>>

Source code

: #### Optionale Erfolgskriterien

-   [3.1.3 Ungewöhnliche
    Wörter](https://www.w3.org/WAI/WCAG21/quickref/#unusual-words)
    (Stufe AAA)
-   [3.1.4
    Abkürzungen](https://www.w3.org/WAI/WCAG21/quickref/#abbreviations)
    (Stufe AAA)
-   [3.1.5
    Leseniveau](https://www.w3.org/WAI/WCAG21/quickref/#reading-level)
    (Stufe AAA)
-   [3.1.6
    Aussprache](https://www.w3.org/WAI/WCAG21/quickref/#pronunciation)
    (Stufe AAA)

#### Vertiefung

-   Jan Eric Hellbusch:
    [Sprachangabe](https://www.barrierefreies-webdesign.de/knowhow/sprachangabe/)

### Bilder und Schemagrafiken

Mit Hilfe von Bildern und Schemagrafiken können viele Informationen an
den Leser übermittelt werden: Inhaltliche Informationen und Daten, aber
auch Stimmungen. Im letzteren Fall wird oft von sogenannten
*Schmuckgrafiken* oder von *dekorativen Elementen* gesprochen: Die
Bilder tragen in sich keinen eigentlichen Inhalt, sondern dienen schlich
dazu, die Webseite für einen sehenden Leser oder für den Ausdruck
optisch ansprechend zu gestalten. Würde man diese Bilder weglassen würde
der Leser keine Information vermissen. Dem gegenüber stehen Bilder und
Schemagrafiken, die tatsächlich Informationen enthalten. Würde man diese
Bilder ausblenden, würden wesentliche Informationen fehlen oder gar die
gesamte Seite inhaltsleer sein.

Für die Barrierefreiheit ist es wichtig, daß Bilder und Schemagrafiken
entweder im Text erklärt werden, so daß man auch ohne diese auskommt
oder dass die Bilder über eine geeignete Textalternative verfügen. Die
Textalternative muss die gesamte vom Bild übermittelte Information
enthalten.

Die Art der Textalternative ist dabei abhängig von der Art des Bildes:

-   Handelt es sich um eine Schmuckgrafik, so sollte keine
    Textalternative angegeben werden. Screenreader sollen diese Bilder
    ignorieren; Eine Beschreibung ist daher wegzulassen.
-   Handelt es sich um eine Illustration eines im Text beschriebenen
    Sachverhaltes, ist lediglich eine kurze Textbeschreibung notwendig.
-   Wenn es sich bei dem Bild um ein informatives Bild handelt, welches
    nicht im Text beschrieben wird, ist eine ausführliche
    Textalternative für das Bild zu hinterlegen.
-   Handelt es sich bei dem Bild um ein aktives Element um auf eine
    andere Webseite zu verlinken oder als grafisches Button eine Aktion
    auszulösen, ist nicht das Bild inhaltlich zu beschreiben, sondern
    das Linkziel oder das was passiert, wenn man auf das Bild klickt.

<<

How many of the lines above contain the string "Webseite"? Reply with the number alone.

2